Of course, the tech would still see product cycles and ones based on the usual suspects like the RAM, the storage, the processor, the display size/resolution and so on. But in reality, these are not high priority specs for smartwatches. When buying a smartwatch, you may think that they are, but the cold truth is that battery life on a smartwatch is the single biggest concern. At least with the current product cycle time-frames. And if smartwatches with never ending batteries started being sold and the biggest evolutionary selling point dissolved, this could result in less frequent product cycles altogether. A smartwatch company taking an extra year to bring a product to market or in Samsung’s case, an extra six months. While that also might sound like a good idea and certainly on your wallet, this in an industry that is still so young that it needs a high level of momentum, quick cycles and turnarounds to really push the technology forward. Lesser cycles could negatively impact on the level of evolution that comes through, which in turn would further result in even less frequent cycles. Which is not good for anyone.

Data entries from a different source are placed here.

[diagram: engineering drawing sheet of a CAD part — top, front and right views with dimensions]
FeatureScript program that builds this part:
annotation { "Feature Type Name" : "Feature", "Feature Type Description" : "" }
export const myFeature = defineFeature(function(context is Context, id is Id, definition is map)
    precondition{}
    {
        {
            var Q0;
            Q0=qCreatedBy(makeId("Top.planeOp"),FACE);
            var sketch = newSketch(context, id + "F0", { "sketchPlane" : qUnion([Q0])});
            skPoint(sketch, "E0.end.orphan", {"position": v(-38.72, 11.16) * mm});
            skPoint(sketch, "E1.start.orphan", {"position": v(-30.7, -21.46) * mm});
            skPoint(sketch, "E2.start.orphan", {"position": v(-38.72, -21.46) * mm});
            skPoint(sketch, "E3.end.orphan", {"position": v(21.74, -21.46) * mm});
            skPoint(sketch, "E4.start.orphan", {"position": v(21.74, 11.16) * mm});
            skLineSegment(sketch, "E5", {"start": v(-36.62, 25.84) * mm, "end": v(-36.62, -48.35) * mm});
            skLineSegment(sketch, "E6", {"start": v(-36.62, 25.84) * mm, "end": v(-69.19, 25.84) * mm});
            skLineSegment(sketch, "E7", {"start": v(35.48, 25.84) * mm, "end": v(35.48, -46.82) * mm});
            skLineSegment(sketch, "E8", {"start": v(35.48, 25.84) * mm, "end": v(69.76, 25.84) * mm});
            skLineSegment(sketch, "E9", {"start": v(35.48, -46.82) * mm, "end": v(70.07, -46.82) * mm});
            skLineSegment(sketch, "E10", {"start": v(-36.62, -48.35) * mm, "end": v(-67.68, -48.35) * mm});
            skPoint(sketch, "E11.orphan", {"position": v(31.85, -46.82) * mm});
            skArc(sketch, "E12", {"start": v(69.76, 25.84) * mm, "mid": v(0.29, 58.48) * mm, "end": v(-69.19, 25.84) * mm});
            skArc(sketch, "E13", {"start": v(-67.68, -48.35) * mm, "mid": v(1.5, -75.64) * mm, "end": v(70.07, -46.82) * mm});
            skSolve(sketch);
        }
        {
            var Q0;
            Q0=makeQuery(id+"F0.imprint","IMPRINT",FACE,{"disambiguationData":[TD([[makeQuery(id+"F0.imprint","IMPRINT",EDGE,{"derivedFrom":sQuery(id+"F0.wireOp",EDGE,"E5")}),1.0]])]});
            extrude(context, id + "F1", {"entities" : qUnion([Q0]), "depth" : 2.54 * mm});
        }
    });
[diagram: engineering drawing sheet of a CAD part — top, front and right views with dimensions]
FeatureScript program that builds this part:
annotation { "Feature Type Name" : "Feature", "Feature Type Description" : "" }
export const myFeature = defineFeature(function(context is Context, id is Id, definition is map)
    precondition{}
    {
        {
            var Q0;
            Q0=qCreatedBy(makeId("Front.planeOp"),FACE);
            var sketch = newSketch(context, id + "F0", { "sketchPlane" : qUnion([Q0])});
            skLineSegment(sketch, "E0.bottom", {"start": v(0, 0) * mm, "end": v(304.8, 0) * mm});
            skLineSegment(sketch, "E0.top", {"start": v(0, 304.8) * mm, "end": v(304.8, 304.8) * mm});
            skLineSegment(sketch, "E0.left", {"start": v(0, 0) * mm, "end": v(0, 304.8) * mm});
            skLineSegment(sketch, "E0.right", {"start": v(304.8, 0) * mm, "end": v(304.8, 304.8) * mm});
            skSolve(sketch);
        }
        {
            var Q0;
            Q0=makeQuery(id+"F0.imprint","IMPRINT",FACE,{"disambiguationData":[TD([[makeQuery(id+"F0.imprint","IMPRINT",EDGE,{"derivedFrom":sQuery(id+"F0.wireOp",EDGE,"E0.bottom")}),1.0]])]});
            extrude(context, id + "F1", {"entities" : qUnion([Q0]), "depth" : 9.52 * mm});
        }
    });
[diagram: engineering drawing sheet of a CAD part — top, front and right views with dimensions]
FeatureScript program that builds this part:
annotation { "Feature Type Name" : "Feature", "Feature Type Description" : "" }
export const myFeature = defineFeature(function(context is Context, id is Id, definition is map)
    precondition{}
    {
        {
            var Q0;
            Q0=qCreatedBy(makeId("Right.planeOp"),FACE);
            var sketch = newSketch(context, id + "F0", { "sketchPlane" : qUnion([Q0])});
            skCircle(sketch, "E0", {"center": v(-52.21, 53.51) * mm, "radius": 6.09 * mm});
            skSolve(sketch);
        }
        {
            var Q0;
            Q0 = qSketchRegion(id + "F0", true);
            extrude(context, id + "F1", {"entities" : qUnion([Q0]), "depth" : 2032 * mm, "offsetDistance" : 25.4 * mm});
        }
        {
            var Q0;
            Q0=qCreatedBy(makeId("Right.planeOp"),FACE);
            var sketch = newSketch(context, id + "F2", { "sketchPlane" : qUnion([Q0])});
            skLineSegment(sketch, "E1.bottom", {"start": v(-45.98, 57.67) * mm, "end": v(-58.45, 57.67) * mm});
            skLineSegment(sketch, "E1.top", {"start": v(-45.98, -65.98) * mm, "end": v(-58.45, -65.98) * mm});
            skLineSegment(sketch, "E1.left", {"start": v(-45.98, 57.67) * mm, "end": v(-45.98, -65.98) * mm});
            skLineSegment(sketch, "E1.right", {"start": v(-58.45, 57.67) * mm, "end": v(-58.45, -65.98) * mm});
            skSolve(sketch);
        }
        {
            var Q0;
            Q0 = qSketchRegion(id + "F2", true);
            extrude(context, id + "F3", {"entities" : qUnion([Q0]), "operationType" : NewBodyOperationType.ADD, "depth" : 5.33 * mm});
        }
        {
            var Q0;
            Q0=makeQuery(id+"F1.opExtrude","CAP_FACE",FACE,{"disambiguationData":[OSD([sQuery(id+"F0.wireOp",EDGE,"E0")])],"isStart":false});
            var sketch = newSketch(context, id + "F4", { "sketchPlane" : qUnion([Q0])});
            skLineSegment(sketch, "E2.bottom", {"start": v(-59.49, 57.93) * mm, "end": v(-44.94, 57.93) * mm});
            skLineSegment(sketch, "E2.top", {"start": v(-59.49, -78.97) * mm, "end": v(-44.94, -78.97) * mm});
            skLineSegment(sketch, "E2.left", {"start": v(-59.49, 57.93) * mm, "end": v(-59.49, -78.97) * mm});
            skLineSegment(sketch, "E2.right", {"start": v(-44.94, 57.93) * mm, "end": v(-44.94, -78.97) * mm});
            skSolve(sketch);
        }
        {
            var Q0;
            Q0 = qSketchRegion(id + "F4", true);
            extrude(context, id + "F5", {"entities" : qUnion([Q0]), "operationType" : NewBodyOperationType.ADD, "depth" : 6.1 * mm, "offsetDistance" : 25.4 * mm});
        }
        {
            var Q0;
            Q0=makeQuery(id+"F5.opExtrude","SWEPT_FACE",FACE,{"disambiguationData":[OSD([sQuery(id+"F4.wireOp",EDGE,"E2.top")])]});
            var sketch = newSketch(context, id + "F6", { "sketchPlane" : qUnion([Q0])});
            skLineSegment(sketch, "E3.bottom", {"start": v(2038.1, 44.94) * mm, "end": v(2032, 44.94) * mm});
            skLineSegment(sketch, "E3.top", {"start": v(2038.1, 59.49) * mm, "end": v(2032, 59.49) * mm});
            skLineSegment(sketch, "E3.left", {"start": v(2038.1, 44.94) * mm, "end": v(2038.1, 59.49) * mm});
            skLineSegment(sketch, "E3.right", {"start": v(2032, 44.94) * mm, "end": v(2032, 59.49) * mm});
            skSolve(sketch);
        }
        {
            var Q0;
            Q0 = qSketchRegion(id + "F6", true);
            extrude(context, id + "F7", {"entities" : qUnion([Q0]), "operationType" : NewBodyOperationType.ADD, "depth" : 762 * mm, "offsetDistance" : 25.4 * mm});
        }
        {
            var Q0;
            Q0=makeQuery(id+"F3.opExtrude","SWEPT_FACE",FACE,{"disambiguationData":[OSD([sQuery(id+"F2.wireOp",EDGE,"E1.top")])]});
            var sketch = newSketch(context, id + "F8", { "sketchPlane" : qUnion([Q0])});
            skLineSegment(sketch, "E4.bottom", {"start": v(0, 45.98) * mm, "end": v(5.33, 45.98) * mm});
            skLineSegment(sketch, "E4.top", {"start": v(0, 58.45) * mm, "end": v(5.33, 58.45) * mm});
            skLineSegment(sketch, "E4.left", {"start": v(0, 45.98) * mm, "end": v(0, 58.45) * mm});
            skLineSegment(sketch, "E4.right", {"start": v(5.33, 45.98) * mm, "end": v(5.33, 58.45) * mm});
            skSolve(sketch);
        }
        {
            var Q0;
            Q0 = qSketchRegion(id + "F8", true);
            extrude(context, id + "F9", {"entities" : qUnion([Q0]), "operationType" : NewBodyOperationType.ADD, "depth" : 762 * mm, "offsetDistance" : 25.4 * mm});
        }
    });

Now, this is not to say that smartwatch manufacturers are purposely trying to avoid more traditional watch-like features like kinetic power, although they could be, but the point is more that it is not in the industry’s best interest to focus on them or really push forward with the investment they would need. It is much better for them to focus on extending the battery life by a couple of hours or even a day and fueling the next quick turnaround of product, which also happens to sport a new design and a fractionally better processor. It keeps the market alive and in the news and that buzz going. The downside, however, is that it appeals to a far less number of consumers and certainly not to the likes of me who have come to see a watch battery as a thing of the past. While a smartwatch may let me see a new email on my arm, charging the watch or even thinking about its battery is certainly a step backwards overall.